JESSICA SALTER

The house where JM Barrie is believed to have written the children's story Peter Pan was up for sale yesterday for £6.75m.

The six-bedroom Victorian property in central London is opposite Kensington Gardens, where James Matthew Barrie met five boys who inspired his creation.

The 3377 sq ft house on Gloucester Road includes two large living and entertaining rooms with original period features, study, dining room, kitchen and private garden. There are also six bedrooms and two balconies.

Will Pitt, manager of Foxtons in South Kensington, said: "The house really has caused quite a stir in the market and, although it is unique and an incredible opportunity regardless of background, the history really does add an extra dimension.

"Who wouldn't like to stand in the nursery of Peter Pan? The current owners fell in love with the period features."

Barrie published his first story about Peter Pan in 1902 in a book called The Little White Bird. In the story, Peter Pan flies out of his nursery and lands in the park.
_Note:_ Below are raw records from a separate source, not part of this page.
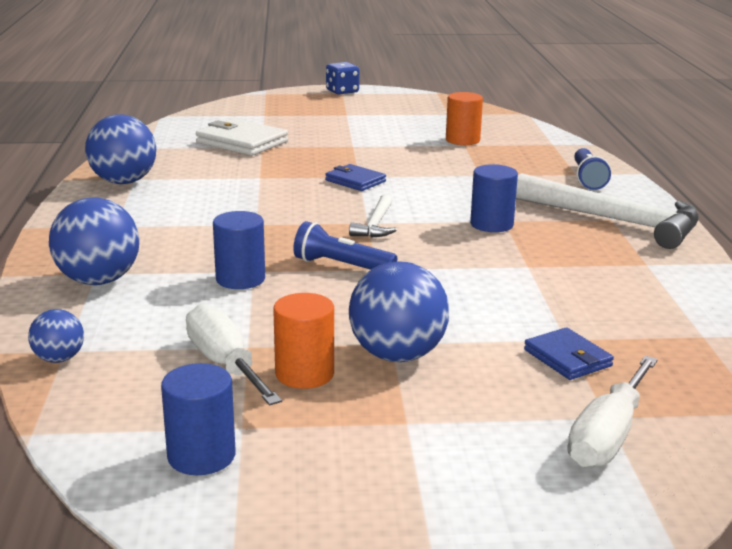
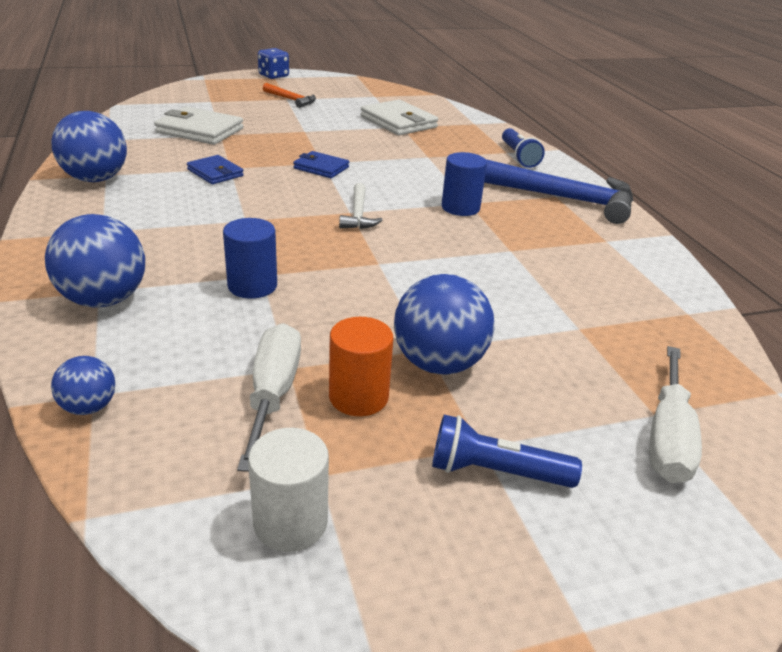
camera: 15 degrees left, 10 degrees up
blue cylinder [161,363,236,475] -> white cylinder [248,428,329,552]
white screwdriver [186,304,282,405] -> white screwdriver turned 45 degrees clockwise [237,323,301,472]
blue flashlight [293,221,397,270] -> blue flashlight moved to [432,415,582,488]
orange cylinder [446,92,483,145] -> white wallet [361,100,438,135]
white hammer [516,173,699,249] -> blue hammer [484,159,633,224]
blue wallet [524,327,614,380] -> blue wallet moved to [187,155,244,184]
none -> orange hammer [263,83,316,108]

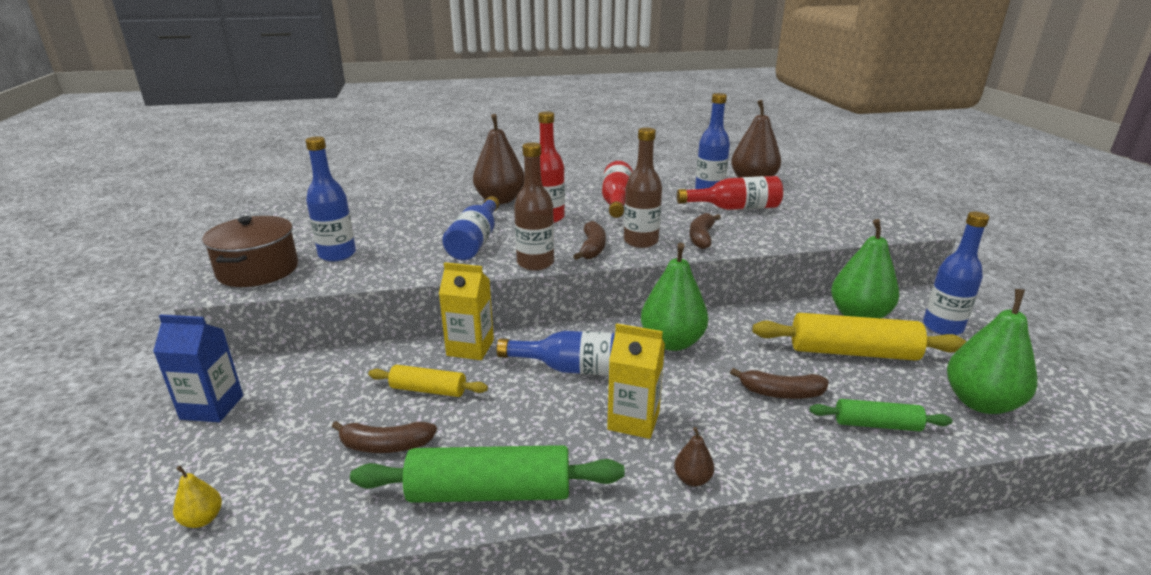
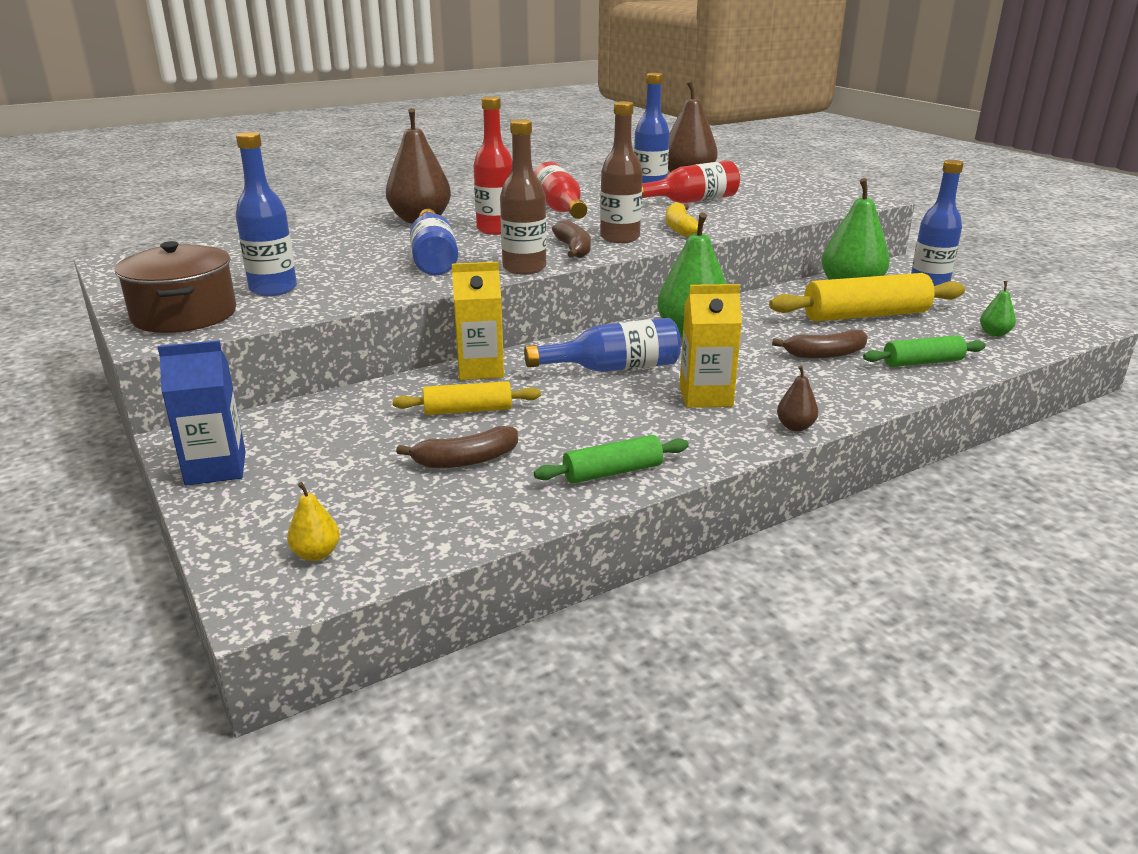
camera: 20 degrees left, 0 degrees up
green rolling pin [350,445,625,503] -> green rolling pin [534,435,689,484], size x0.57
brown banana [689,213,721,249] -> yellow banana [665,202,698,237]
green pear [947,289,1038,414] -> green pear [980,281,1016,337], size x0.45

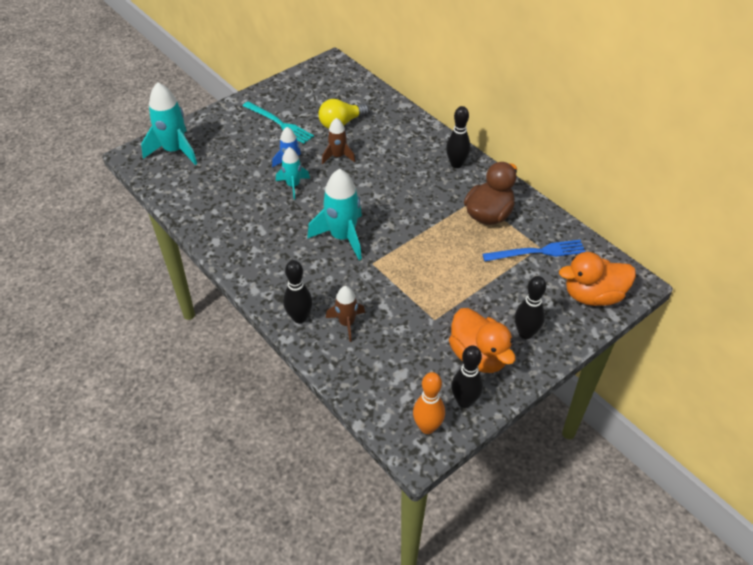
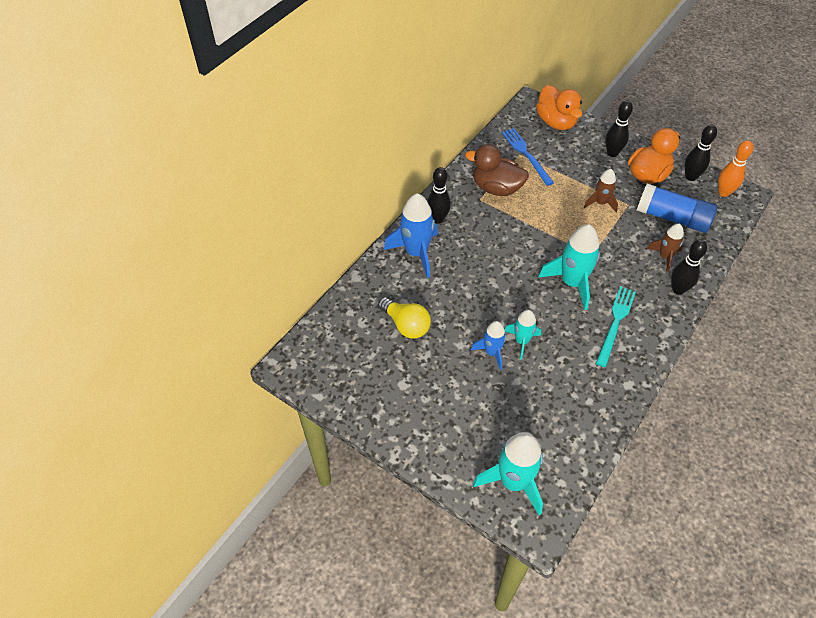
camera: 105 degrees left, 5 degrees up
turquoise fork [243,102,314,144] -> turquoise fork moved to [596,286,636,367]
brown rocket [322,118,355,164] -> brown rocket moved to [584,169,618,212]
none -> blue rocket [384,193,438,278]
none -> blue glue stick [636,184,717,233]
Two years later, Barrie wrote another Peter Pan adventure with the Tinkerbell and Captain Hook characters which became a successful play and later novel.

Barrie was married to Mary, but they had no children of their own. In 1909 Mary had an affair with another writer and their marriage ended.

Barrie formed a friendship with Sylvia Llewelyn Davies, the daughter of novelist George du Maurier, and her sons. Peter Pan evolved from stories that Barrie told the five young Llewelyn Davies boys - "the lost boys".

In a dedication to the boys at the beginning of the original Peter Pan play, Barrie wrote: "I suppose I always knew I made Peter by rubbing the five of you violently together, as savages with two sticks produce a flame. That is all Peter is - the spark I got from you."

When Sylvia and her husband Arthur died of cancer, Barrie became the guardian of their sons.

George, one of the sons, died in the First World War, Michael drowned himself with a friend in Oxford, and Peter, who became a publisher, committed suicide in 1960. Kensington Gardens has a bronze statue of Peter Pan commissioned by the author in 1906. Barrie died on June 19 1937 at the age of 77.